Size 2 is a special case, because it takes advantage of the fact that you can compute 2 real FFTs in parallel by computing a single c2c DFT, with one set of real data in the reals, and the other FFT in the imaginaries. You can completely recover the separate outputs of the two FFTs with a O(n) postprocess. So the algorithm in the PR and elsewhere is basically merging a MixedRadix(2, n/2) step (for the 2 parallel FFTs) with the parallel FFT postprocess.
For any non-even number, we'd need mixed radix algorithm, raders, bluesteins, butterflies, planning, the works.
Having to switch back and forth between the real array and the "n / 2 + 1" array seems like a nightmare, but apparently a real-only FFT is trivially convertible to a transform called a "Discrete Hartley Transform", which is real-only, has all the same algorithms, etc, but with the advantage that all the outputs are the same size.
So my current thinking is to make a new planner specifically for real FFTs, and put all this stuff in there. It can have a FFT planner internally if we find that it can speed things up to use an actual FFT, but otherwise, it'll stay off in its own little Discrete Hartley World.
That's not a final plan obviously, but seeing how many different classes are going to be involved, I think it shouldn't be a part of the main planner.
Given that we're going to almost double the code size, we might even want to split it into a separate crate entirely.
This explains a lot, thanks!

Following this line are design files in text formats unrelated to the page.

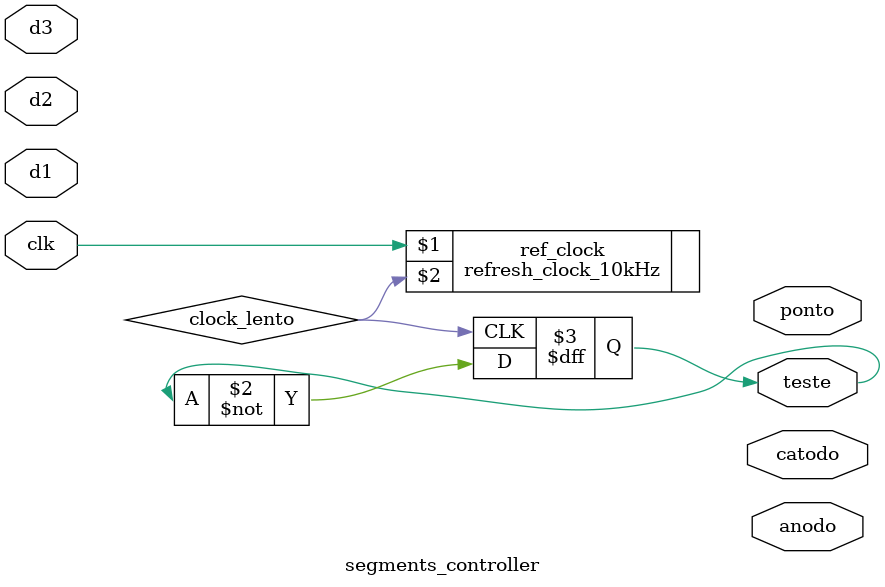
<source format=v>
module segments_controller(clk,d1,d2,d3,catodo,anodo,ponto,teste);

	input clk;
	input [3:0] d1,d2,d3;
	output reg [6:0] catodo;
	output reg ponto;
	output reg [3:0] anodo;
	output reg teste;
	
	wire clock_lento;
	
	refresh_clock_10kHz ref_clock (clk,clock_lento);
	
	always @(posedge clock_lento)
	begin
		teste = ~teste;
	end
	
	
	
endmodule

</source>
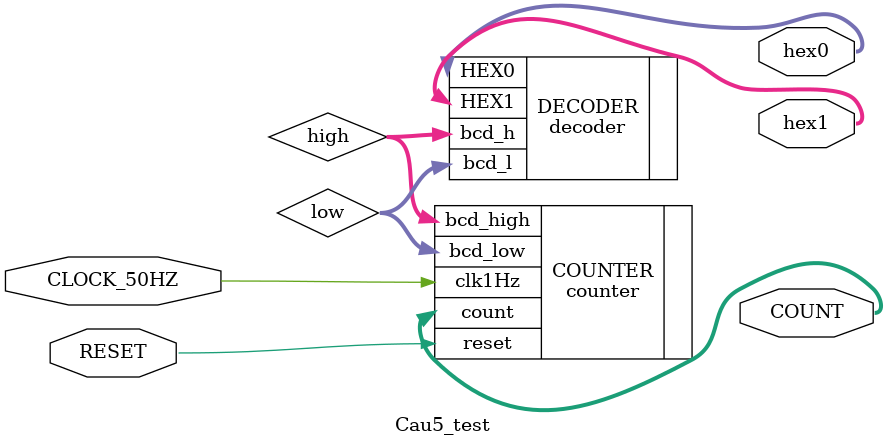
<source format=v>
module Cau5_test(
	input wire CLOCK_50HZ, RESET,
	output [6:0] hex0,hex1,
	output [4:0] COUNT
);
wire [3:0] high,low;

counter COUNTER(.reset(RESET),.clk1Hz(CLOCK_50HZ),.bcd_high(high),.bcd_low(low),.count(COUNT));
decoder DECODER(.bcd_h(high),.bcd_l(low),.HEX0(hex0),.HEX1(hex1));
endmodule

</source>
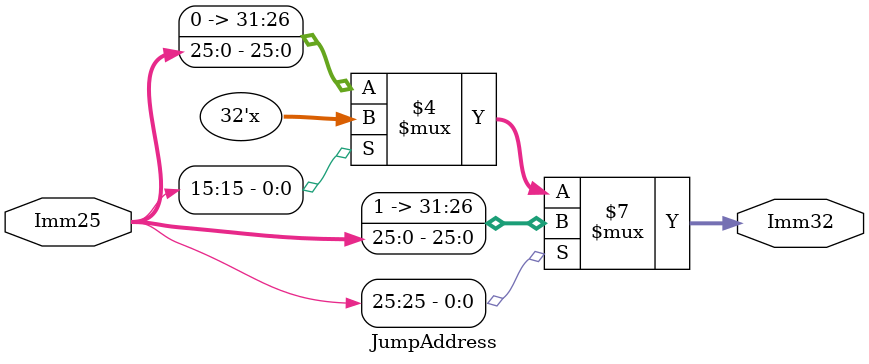
<source format=v>
`timescale 1ns / 1ps
module JumpAddress(Imm25, Imm32);
	// Accepts a 26-bit input and outputs the sign-extended 32-bit number
	
	input			[25:0] Imm25;
	output reg	[31:0] Imm32;
	
	
	always @ (*) begin
		if (Imm25[25] == 1'b1)
			Imm32 <= {16'b111111, Imm25};
		else if (Imm25[15] == 1'b0)
			Imm32 <= {16'b000000, Imm25};
	end

endmodule

</source>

I'm guessing a DHT would not be able to directly reuse very much of the code in RustFFT(?). Then it makes more sense to put it in a separate crate, RustDHT perhaps? Then the question is what to do about the Real FFTs. Another separate crate on top of RustDHT? This would then be an argument for keeping also the R2C stuff separate from RustFFT.
Building the DHT will be a pretty long term project. What to do in the meanwhile? One easy fix that I think is still better than nothing, is to provide R2C/C2R for odd lengths by just using C2C of the same length. This would at least mean there is a single interface that works for all lengths, even if there is no speed advantage for the odds. I could add this to RealFFT for now, and include the optimizations from https://github.com/ejmahler/RustFFT/pull/50.
And even if it's not faster, there would be added convenience of not having to keep track of the redundant part of the complex output
Yes the convenience itself makes it worth having it. Are you adding this in RustFFT now-ish? If yes I won't do anything more to RealFFT, just mark it as deprecated once this is done.
It will be a while, i recommend porting it to realfft
Maybe it makes sense to take inspiration from FFTS? https://github.com/linkotec/ffts
It's faster than FFTW.
The ffts_init_1d_real function does exactly what we need:
https://github.com/linkotec/ffts/blob/2c8da4877588e288ff4cd550f14bec2dc7bf668c/include/ffts.h#L96
From what I can tell, it's using the same trick as us: https://github.com/linkotec/ffts/blob/2c8da4877588e288ff4cd550f14bec2dc7bf668c/src/ffts_real.c#L407 I don't see anything that would help with odd length real ffts.
The documentation of FFTS is pretty thin, but I think its main algorithms are only for powers of two. For anything else it uses Bluesteins. If that is true, it might be faster for powers of two, and the (quite few) special cases where the fastest solution is Bluestein. For everything else it will most likely be quite a bit slower.
I made a big rewrite of RealFFT: https://github.com/HEnquist/realfft/pull/7 It now behaves a lot more like RustFFT, with a planner that reuses ffts. And whenever it makes sense it uses the same function names as RustFFT. It also includes the optimiztions from https://github.com/ejmahler/RustFFT/pull/50 Finally it also supports odd lengths, by just using a complex fft of the same length and hiding the conversions.
I dug into FFTS, and it's even worse: If you pass in an odd size, it crashes on unaligned SSE loads. If you disable SSE, it computes the wrong output.
So yeah, they just assume your input is even without asserting it.